Natasha Mac a'Bhaird: Missing Ellen

Natasha Mac a'Bhaird: Missing Ellen

Teenagers Maggie and Ellen have been best friends since they were five. Ellen is lively, outgoing and impetuous while Maggie is quieter and more sensible. The story starts with a new school year. Ellen is missing, though we don't yet know why, and Maggie is missing her dreadfully - this dual meaning of "missing" is reflected in the story's two voices. Both are Maggie's - one a narrative from the point where she thinks Ellen's problem started until the time she disappeared, and the other a set of letters to her friend in which she tells her what her life is like now.

It's not difficult to guess where Ellen's story is going as she gets involved with a different crowd and makes choices that Maggie doesn't agree with. She's an attractive character on the surface, but thoughtless and reckless, and I much prefer Maggie who is left bereft at Ellen's disappearance and tortured by "what ifs", wondering if she could have changed the outcome by behaving differently herself. Her family and other school friends don't know how to help her and she has to find her own way through the grief and guilt.

It's hard to say much more without giving away the plot, so I'll leave it at that. I thought the story was very well told and the breakdown, in different ways, of both girls sensitively handled. It's not all gloom though - there's a glimmer of hope for Maggie at the end when she finally realises that she has to let Ellen go, and there's also a hint of romance ahead.

Thanks to O'Brien Press for sending me this book, which I won in a draw. I will now be donating it to Glasgow Women's Library for their younger women's collection.

The task:
Using the review of Missing Ellen above, answer these:
(a) Since what age have Maggie and Ellen been best friends?
(b) After Ellen's disappearance, what is Maggie tortured by?
(c) To which library will the reviewer donate the book?

Information:
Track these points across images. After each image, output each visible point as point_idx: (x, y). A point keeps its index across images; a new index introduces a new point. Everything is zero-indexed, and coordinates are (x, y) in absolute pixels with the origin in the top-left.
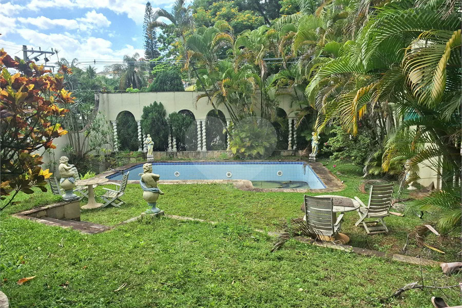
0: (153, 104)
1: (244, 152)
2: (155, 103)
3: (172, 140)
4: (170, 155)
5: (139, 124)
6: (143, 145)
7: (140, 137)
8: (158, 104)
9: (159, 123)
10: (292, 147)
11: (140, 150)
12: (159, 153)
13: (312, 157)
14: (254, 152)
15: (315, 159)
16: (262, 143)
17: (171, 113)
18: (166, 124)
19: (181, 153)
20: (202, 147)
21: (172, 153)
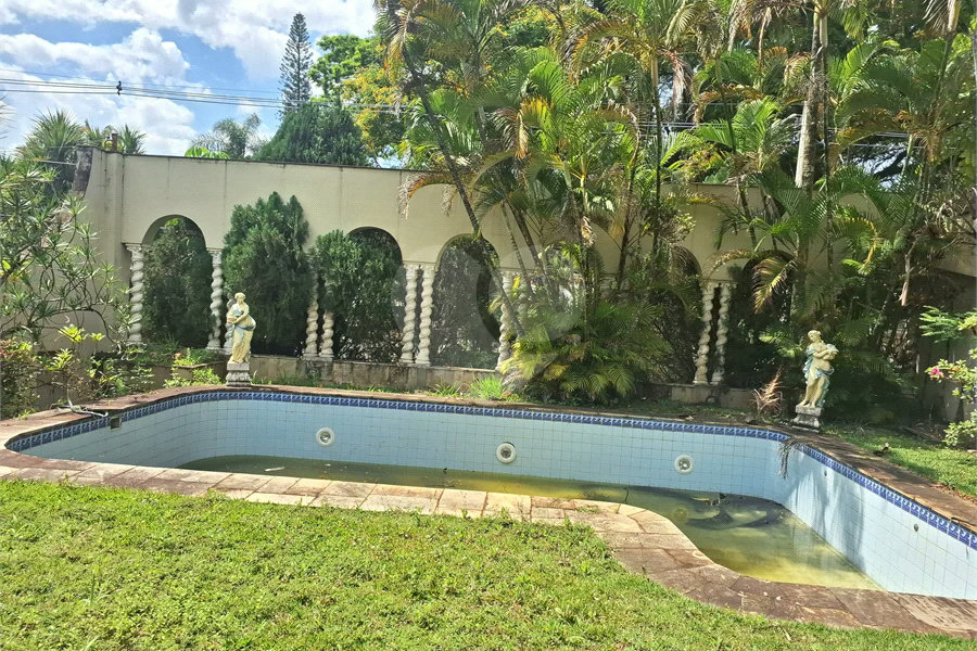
0: (266, 200)
1: (561, 380)
2: (276, 199)
3: (320, 322)
4: (308, 371)
5: (217, 261)
6: (223, 330)
7: (216, 303)
8: (286, 200)
9: (281, 263)
10: (709, 376)
11: (213, 345)
12: (272, 360)
13: (805, 416)
14: (599, 383)
15: (816, 424)
16: (621, 353)
17: (323, 235)
18: (305, 270)
19: (346, 366)
20: (414, 352)
21: (314, 363)
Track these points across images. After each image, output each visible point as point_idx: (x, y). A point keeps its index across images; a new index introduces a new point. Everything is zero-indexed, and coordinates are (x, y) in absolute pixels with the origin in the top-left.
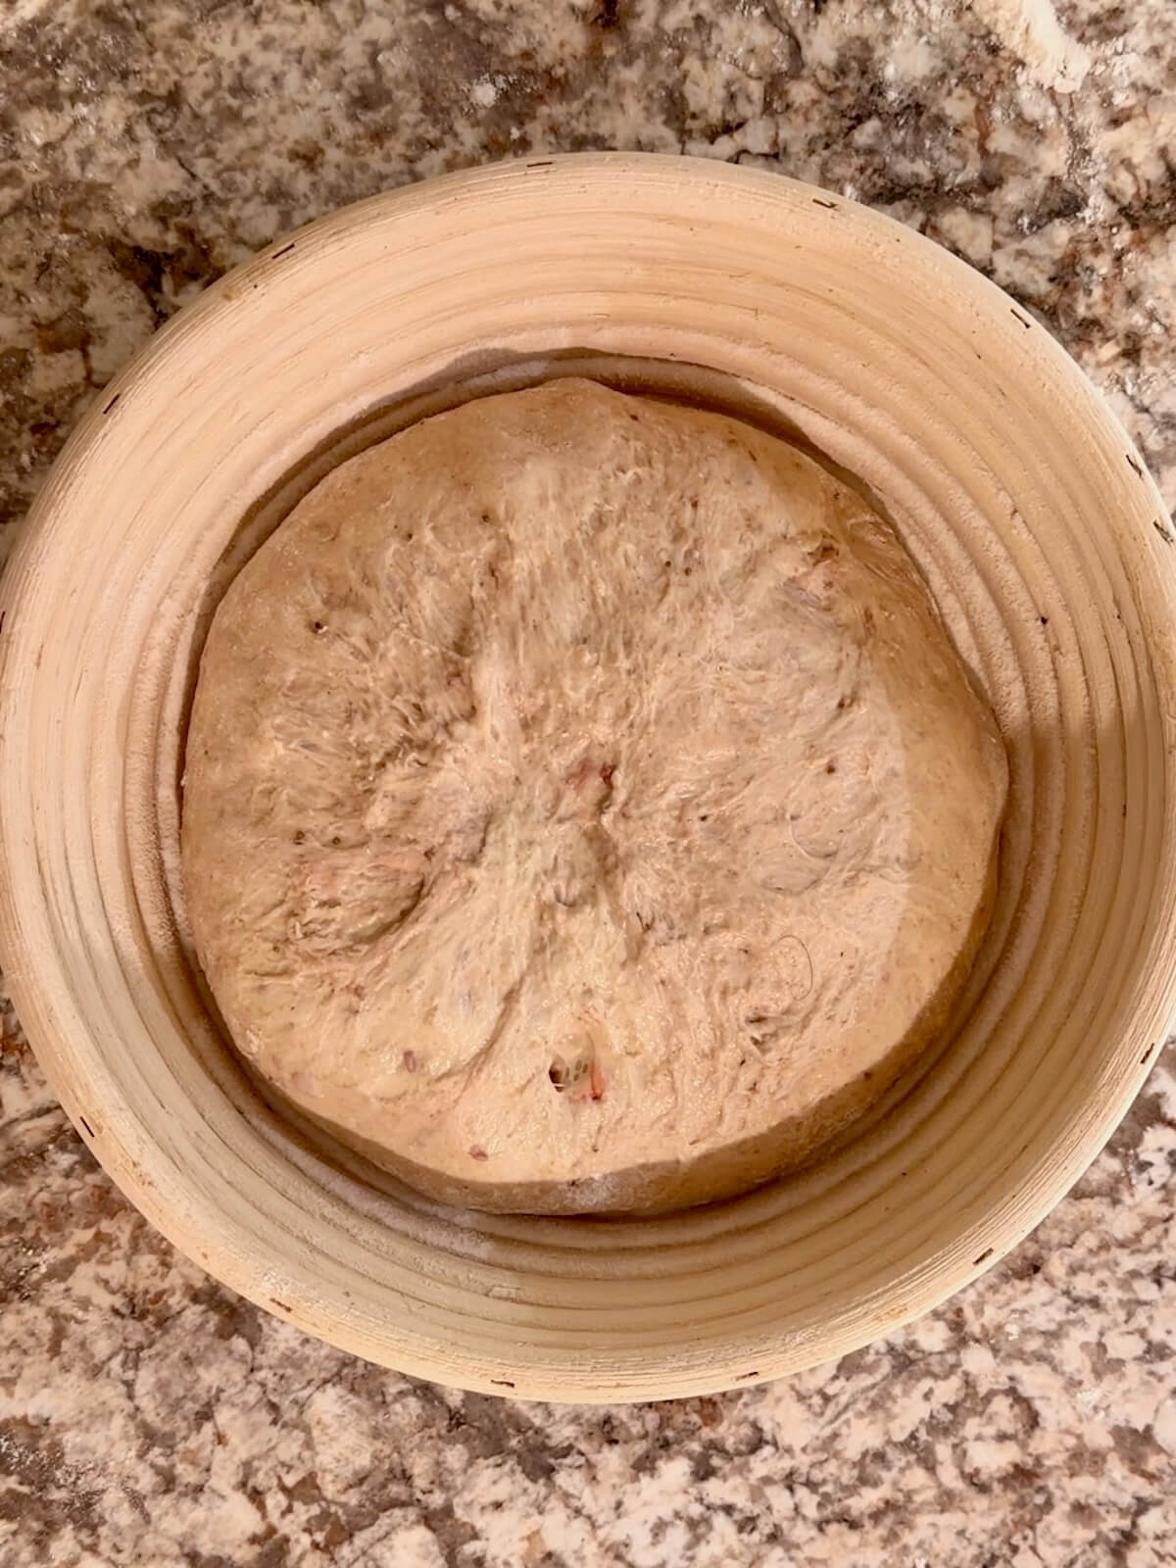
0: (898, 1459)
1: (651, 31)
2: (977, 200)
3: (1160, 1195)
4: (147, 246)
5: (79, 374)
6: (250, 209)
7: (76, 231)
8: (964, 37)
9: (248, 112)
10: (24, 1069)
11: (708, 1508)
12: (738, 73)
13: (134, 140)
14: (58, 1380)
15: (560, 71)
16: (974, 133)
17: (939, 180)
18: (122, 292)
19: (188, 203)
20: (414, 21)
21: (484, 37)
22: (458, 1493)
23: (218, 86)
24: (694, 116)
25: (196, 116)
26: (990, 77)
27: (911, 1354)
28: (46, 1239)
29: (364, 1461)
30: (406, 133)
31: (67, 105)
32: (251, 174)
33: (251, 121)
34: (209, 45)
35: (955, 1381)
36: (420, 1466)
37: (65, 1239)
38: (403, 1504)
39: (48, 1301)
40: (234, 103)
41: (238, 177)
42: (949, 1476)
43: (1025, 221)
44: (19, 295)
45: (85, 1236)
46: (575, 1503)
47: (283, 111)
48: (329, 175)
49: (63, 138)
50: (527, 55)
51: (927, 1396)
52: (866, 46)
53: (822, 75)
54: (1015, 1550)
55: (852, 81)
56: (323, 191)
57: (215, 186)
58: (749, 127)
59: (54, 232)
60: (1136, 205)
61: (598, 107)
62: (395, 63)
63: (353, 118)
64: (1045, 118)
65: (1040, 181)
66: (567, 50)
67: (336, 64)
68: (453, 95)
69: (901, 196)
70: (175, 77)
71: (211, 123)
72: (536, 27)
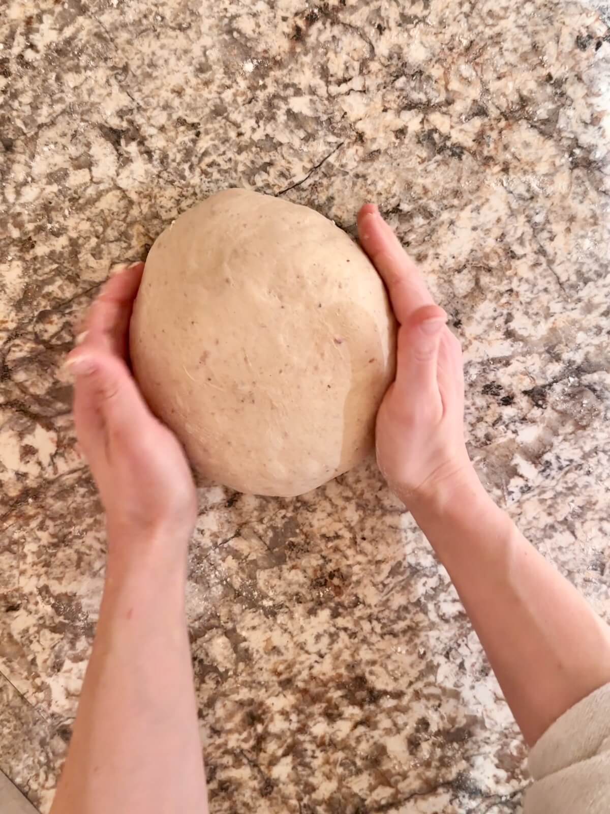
0: (413, 610)
1: (315, 42)
2: (444, 109)
3: (517, 504)
4: (115, 127)
5: (88, 178)
6: (156, 113)
7: (87, 121)
8: (439, 44)
9: (155, 74)
10: (66, 455)
11: (338, 629)
12: (349, 58)
13: (110, 85)
14: (79, 578)
15: (278, 58)
16: (443, 82)
17: (429, 101)
18: (105, 145)
19: (131, 110)
20: (221, 38)
21: (249, 44)
22: (239, 623)
23: (143, 64)
24: (332, 76)
25: (134, 76)
26: (449, 60)
27: (418, 567)
28: (75, 522)
29: (201, 610)
30: (217, 82)
31: (83, 71)
32: (156, 99)
33: (156, 78)
34: (139, 48)
35: (435, 579)
36: (223, 612)
37: (82, 522)
38: (217, 627)
39: (75, 547)
40: (149, 70)
41: (151, 100)
42: (433, 616)
43: (463, 117)
44: (64, 147)
45: (90, 521)
46: (285, 627)
47: (169, 73)
48: (187, 99)
49: (82, 84)
50: (266, 51)
51: (424, 585)
52: (400, 48)
53: (383, 60)
54: (459, 645)
55: (395, 61)
56: (185, 105)
57: (141, 104)
58: (354, 80)
59: (78, 121)
60: (508, 111)
61: (293, 73)
62: (213, 55)
63: (197, 76)
64: (471, 76)
65: (469, 102)
66: (282, 49)
67: (189, 55)
68: (236, 67)
69: (414, 107)
70: (126, 60)
71: (140, 78)
72: (269, 40)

Output:
(a) Since they were five.
(b) By "what ifs."
(c) Glasgow Women's Library, for its younger women's collection.